### Instructions to follow
Gather every line in the records that contains the string "الجسم". Case counts.

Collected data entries

○ ○ ○ ○ ○ ○ ○

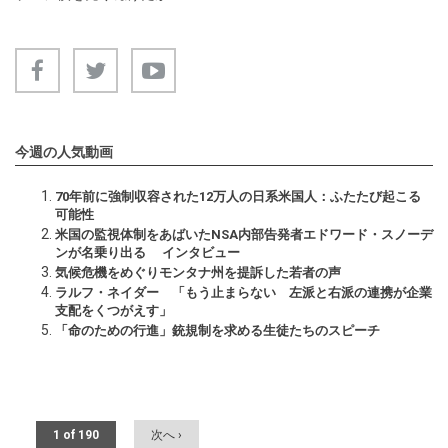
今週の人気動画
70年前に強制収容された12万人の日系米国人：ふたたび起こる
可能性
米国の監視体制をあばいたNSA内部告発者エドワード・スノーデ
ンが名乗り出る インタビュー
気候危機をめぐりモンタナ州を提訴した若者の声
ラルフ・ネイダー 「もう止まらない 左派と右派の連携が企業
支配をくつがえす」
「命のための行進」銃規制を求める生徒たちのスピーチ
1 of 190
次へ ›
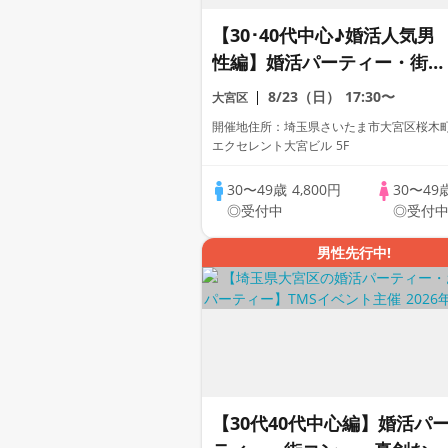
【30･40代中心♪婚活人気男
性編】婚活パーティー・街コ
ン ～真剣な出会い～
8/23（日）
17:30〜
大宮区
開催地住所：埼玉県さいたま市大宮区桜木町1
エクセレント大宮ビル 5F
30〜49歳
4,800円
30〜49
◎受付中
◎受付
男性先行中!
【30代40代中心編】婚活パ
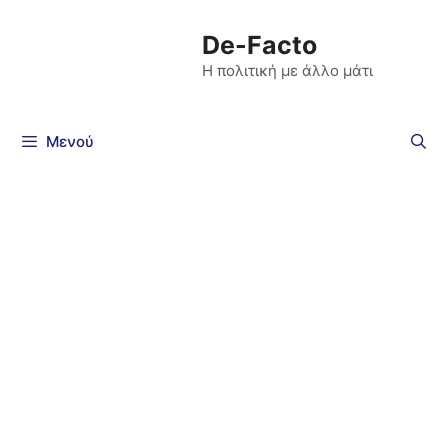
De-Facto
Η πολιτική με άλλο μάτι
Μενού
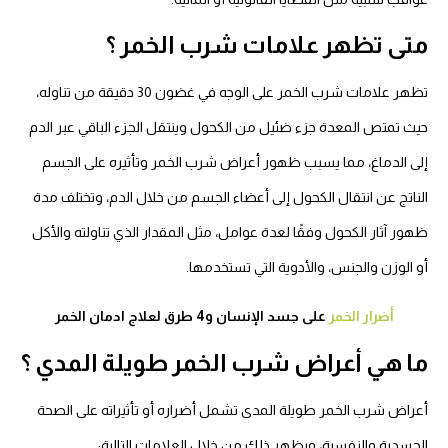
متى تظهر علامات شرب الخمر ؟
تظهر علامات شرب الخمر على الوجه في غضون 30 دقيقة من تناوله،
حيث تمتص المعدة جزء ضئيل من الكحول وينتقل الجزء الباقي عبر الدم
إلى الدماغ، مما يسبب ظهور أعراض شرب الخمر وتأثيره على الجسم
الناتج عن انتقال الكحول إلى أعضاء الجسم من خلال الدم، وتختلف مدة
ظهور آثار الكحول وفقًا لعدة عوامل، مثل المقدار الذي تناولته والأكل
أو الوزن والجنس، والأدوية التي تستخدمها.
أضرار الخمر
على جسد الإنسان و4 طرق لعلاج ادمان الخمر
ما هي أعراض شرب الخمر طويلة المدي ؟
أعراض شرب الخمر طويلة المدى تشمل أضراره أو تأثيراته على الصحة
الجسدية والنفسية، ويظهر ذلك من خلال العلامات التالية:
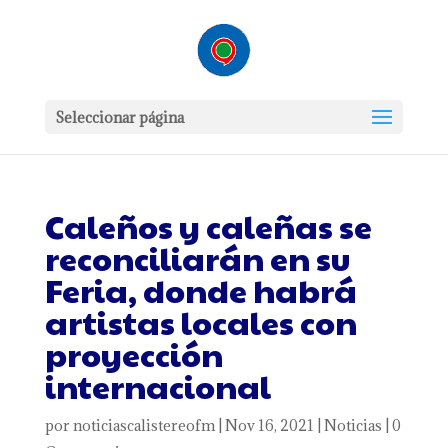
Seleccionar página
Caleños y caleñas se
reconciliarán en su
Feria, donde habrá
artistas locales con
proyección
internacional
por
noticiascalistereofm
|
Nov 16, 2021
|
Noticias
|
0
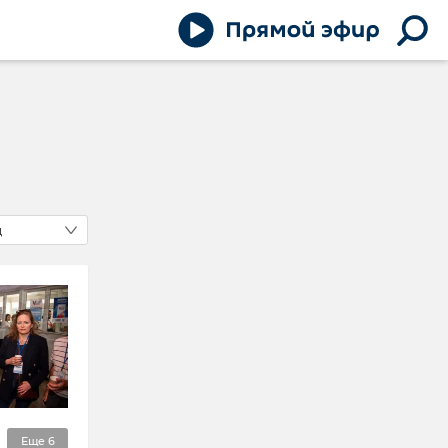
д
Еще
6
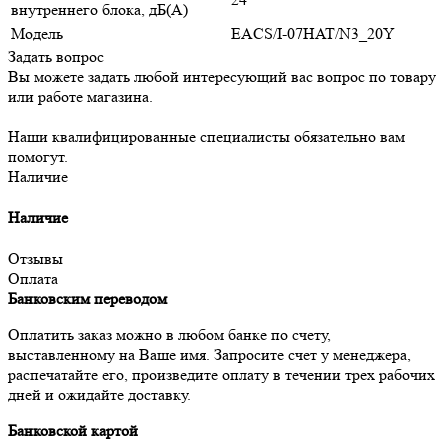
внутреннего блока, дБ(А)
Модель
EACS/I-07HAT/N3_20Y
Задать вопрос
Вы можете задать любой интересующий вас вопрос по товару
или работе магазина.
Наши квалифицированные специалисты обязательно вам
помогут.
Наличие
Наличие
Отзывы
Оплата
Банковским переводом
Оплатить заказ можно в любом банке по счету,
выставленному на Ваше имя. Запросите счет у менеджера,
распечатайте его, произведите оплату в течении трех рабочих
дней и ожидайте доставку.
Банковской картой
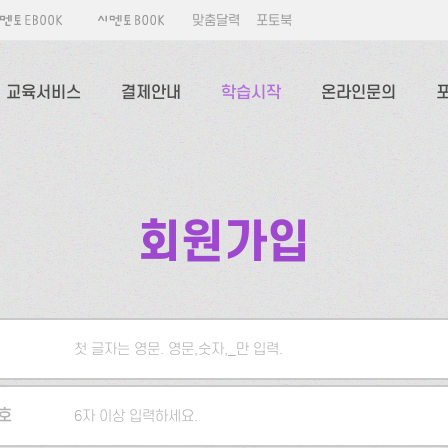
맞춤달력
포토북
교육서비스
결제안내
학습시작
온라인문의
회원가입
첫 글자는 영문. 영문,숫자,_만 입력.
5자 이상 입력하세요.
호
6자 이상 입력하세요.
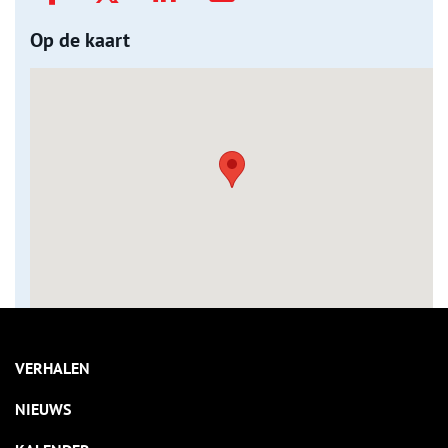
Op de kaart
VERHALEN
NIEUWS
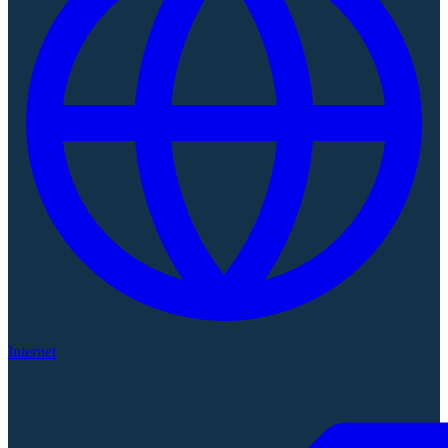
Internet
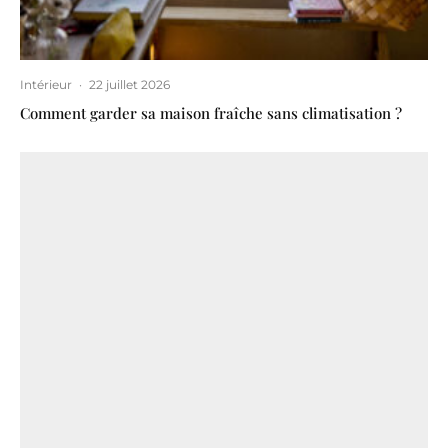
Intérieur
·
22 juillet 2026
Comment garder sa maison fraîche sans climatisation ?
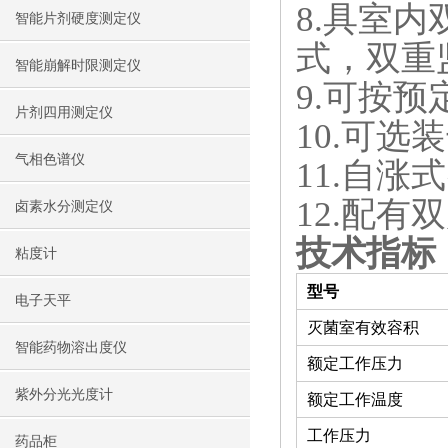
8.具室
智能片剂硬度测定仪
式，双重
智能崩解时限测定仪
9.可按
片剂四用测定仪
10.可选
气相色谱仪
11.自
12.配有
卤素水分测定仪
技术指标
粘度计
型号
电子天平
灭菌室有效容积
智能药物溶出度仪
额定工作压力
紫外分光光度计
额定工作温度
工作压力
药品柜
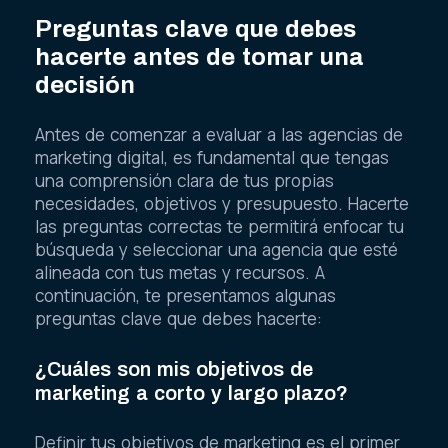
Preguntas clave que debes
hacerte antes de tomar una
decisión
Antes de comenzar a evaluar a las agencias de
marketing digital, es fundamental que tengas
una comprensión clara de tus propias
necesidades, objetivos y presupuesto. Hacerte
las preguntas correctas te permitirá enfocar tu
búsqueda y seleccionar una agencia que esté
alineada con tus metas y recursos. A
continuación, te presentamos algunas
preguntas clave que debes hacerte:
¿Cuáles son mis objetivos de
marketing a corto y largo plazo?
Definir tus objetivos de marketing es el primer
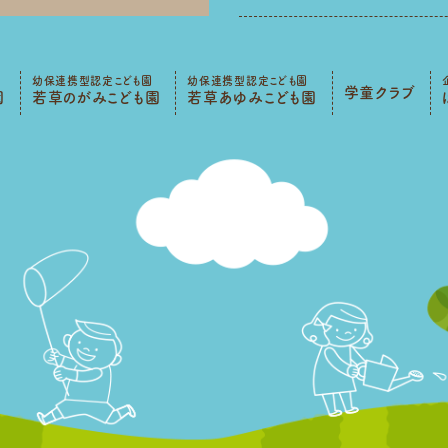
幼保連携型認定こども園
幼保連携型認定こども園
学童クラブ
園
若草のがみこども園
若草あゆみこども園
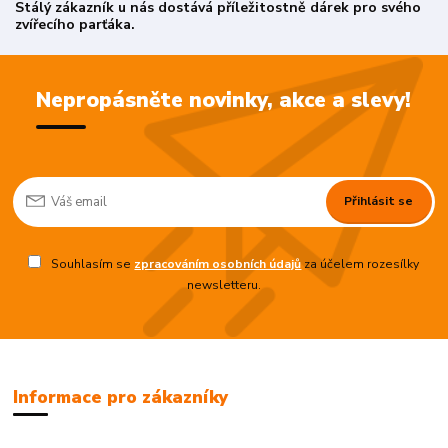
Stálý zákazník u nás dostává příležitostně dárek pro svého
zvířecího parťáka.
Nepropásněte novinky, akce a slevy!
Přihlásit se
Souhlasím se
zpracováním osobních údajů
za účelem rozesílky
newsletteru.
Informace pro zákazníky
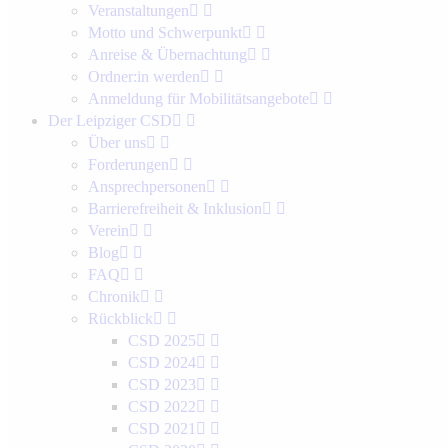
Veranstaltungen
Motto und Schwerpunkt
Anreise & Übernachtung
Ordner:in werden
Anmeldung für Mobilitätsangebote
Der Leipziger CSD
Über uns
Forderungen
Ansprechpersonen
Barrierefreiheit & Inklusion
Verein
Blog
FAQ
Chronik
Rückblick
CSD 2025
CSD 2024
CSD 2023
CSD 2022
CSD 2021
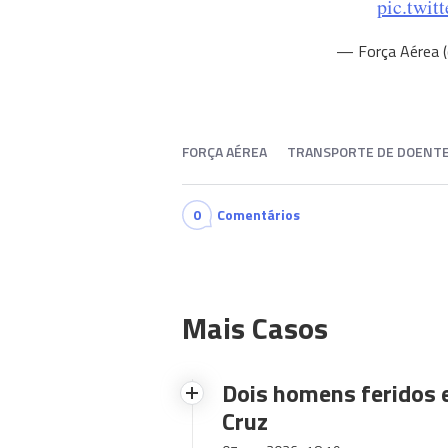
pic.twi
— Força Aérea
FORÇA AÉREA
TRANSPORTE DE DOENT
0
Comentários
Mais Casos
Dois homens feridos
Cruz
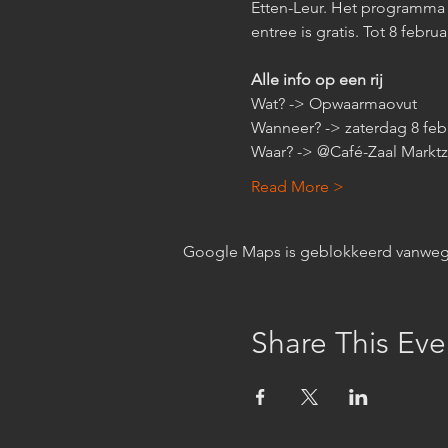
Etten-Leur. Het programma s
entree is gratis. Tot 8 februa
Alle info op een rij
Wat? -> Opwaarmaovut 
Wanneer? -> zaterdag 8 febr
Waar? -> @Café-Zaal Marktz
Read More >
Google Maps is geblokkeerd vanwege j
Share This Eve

○ ○ ○ ○ ○ ○ ○

### Task output
إلى الدماغ، مما يسبب ظهور أعراض شرب الخمر وتأثيره على الجسم
الناتج عن انتقال الكحول إلى أعضاء الجسم من خلال الدم، وتختلف مدة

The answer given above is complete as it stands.